→ DATA PROVIDED:
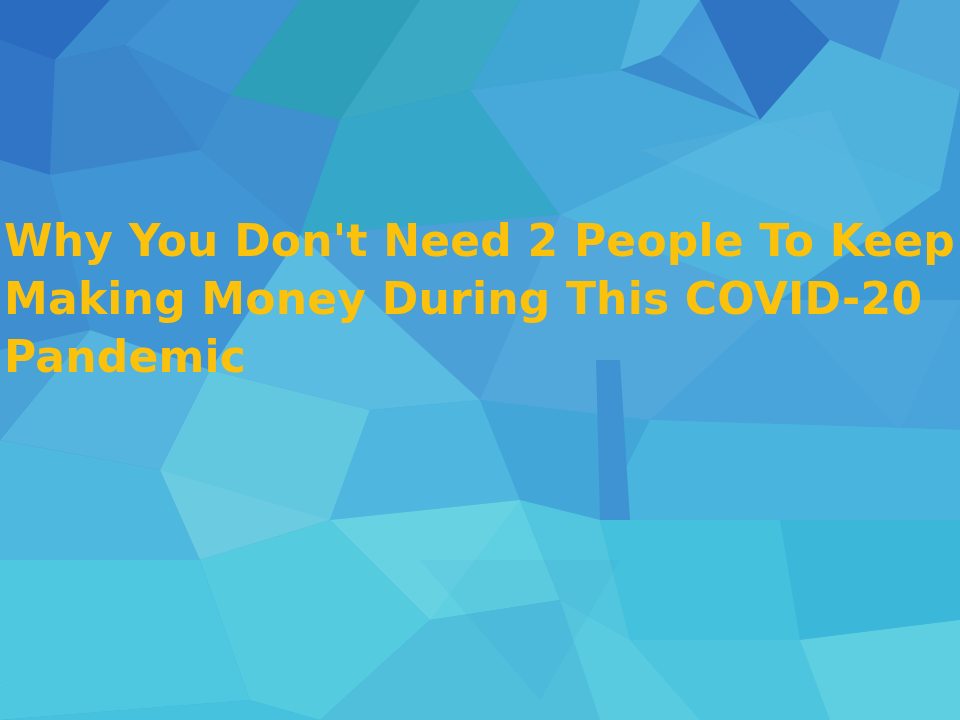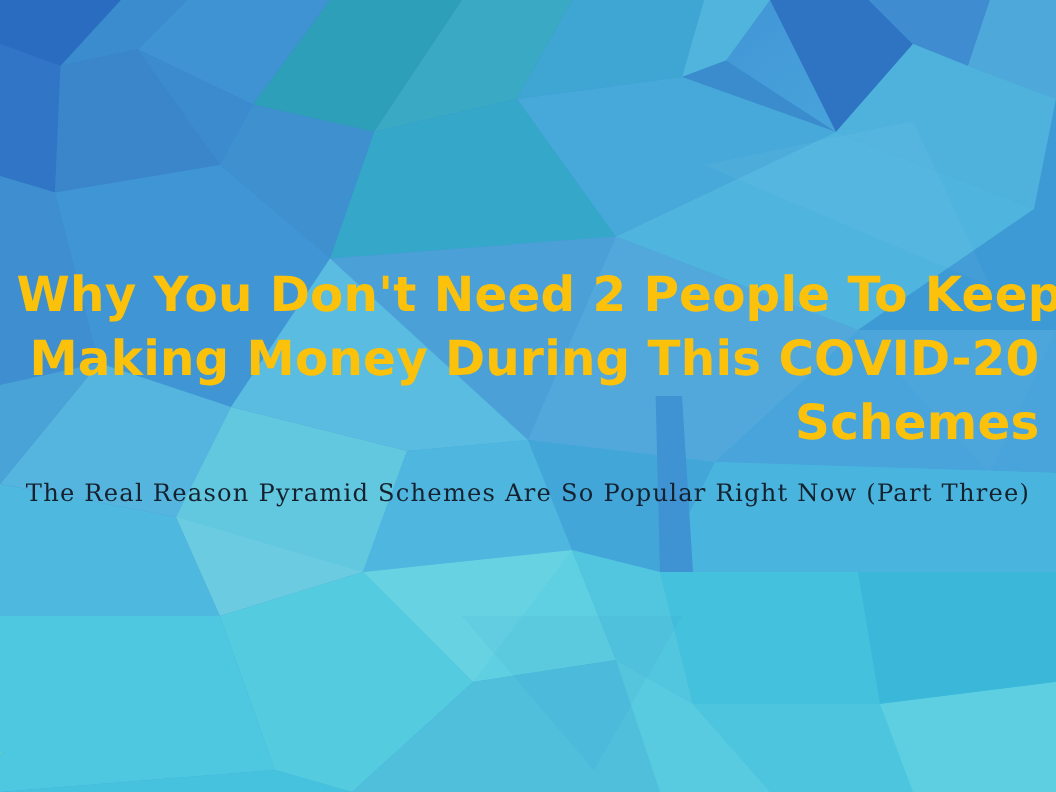--- a/index.html
+++ b/index.html
@@ -40,9 +40,9 @@
     position: absolute;
     left: 0;
     right: 0;
-    top: 240px;
-    text-align: right;
-    padding: 0 15px;
+    top: 212px;
+    text-align: left;
+    padding: 0 4px;
   }
 
   .title-line {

→ WHAT THIS TASK INVOLVES: When you reach a picture, skip it; copy every other part of the entries exactly.

→ THE ANSWER:
--- a/index.html
+++ b/index.html
@@ -40,9 +40,9 @@
     position: absolute;
     left: 0;
     right: 0;
-    top: 240px;
-    text-align: right;
-    padding: 0 15px;
+    top: 212px;
+    text-align: left;
+    padding: 0 4px;
   }
 
   .title-line {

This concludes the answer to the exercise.